Bias due to inter-reader variability could also have occurred in the outcome domain for the clinicopathological factor grade, meaning that both radiomics and pathomics methods might improve risk stratification of calcifications.

Concerning the confounding domain, most studies reported on the morphology of calcifications in isolation, not considering other descriptors that can aid in further risk stratification and control for confounding factors such as distribution, size, and clinicopathological factors. Some studies also assessed distribution, as this is another calcification descriptor often used in clinical practice, but not in combination with morphology. Hence, the results from this review reflect univariable associations only, which can lead to biased estimates and incorrect conclusions if relevant covariates are omitted.

The studies published after 2010 had significantly lower risk of bias scores in the exposure and confounding domains as compared to the older studies from before 2010, indicating an improvement in study and evaluation methods for this research question.

Limitations and strengths

As with the majority of systematic reviews, the design of the current study is subject to potential limitations [67]. Systematic reviews employ a retrospective, observational research design, and as such are susceptible to systematic and random error. The majority of known errors in systematic reviews arise during the selection and reporting stages [68]. To mitigate the risk of these errors, an information specialist (S.M.) was consulted in advance to define all the steps and judgments in the systematic review process and to conduct the search of the articles. Furthermore, M.M.L. and S.D. piloted the screening, quality assessment, and data extraction process to improve accurate interpretation and discussed discrepancies between their results with A.W.B.D. or the whole team.

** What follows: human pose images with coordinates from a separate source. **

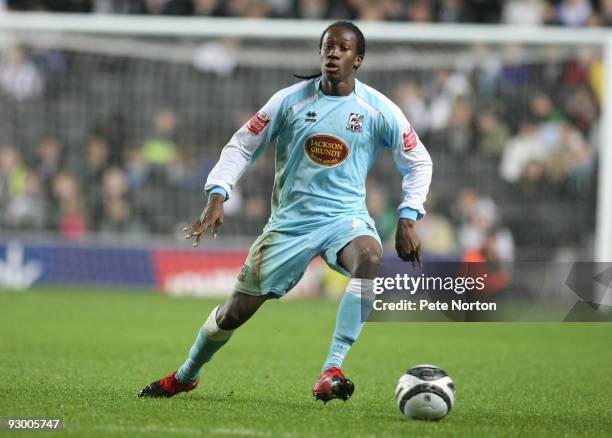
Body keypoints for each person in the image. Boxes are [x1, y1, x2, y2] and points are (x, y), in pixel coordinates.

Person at [138, 21, 432, 402]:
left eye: (342, 48)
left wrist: (408, 215)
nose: (332, 53)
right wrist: (217, 194)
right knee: (232, 314)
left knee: (370, 258)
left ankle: (332, 368)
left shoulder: (378, 109)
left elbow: (418, 161)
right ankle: (185, 374)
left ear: (357, 59)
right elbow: (242, 145)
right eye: (327, 46)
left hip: (344, 219)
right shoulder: (290, 101)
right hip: (289, 225)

Studies with a high risk of bias according to the QUIPS tool were not excluded in our meta-analysis given that the risk of bias was relatively high for all studies, predominantly due to small sample sizes and inconsistencies in the evaluation and registration of calcifications. These biases have affected the reported pOR estimates, as well as the performance of tests of heterogeneity, publication bias, and other sample size effects summarized in the GRADE score for each clinicopathological factor and calcification group. For a more nuanced interpretation of the meta-analysis results, the ORs and QUIPS scores per domain for each study were reported.

Nonetheless, this is the first systematic review and meta-analysis to assess the association between mammographic CMDs and clinicopathologic factors in women with DCIS. The primary strength of such a meta-analysis lies in its capacity to enhance the identification of associations and uncover the sources of heterogeneity between reported estimates across studies. Indeed, using the QUIPS tool, we identified the most frequently occurring biases in included studies by assessing the association between CMDs and clinicopathological factors in a standardized manner.

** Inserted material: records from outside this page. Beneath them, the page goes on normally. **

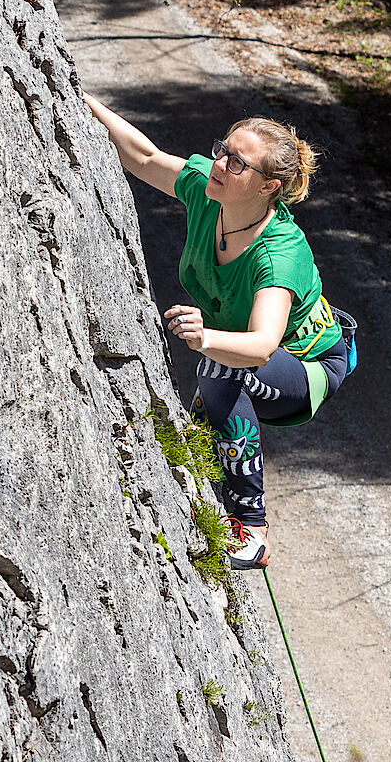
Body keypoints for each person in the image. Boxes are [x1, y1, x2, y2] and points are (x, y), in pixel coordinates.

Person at [83, 92, 350, 571]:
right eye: (222, 150)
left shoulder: (278, 255)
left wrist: (205, 338)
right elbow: (143, 158)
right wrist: (78, 97)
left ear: (268, 186)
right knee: (213, 398)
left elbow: (263, 346)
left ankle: (254, 528)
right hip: (253, 359)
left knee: (221, 368)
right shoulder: (212, 195)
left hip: (309, 368)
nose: (220, 164)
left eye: (236, 162)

In conclusion, our meta-analysis demonstrates that specific mammographic calcification morphologies are related to clinicopathological factors associated with lesion aggressiveness in women with DCIS.

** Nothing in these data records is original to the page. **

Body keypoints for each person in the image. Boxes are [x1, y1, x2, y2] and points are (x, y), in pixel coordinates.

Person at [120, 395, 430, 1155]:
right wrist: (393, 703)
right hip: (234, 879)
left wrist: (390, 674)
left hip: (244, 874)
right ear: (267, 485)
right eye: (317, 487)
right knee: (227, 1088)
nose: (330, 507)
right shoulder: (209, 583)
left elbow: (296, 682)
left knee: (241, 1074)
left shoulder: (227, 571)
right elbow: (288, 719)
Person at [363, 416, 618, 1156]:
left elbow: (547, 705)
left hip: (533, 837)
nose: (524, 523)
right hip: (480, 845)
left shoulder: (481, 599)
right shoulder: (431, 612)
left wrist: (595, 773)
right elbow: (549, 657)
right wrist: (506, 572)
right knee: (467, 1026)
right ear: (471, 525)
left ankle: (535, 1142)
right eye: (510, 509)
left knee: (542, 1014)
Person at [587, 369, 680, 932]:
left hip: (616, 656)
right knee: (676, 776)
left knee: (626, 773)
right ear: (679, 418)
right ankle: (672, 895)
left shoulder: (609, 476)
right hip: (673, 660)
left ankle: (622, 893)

This systematic review also showed a high risk of bias and heterogeneity between studies. Therefore, these findings need to be verified through high-quality studies that use homogeneous cohorts and standardized, reliable calcification assessment systems. Future radiomics and deep learning studies may help in the extraction of relevant calcification features that can extract prognostic information in DCIS lesions and, ultimately, in making the distinction between high-risk and low-risk DCIS lesions and reducing overtreatment of DCIS.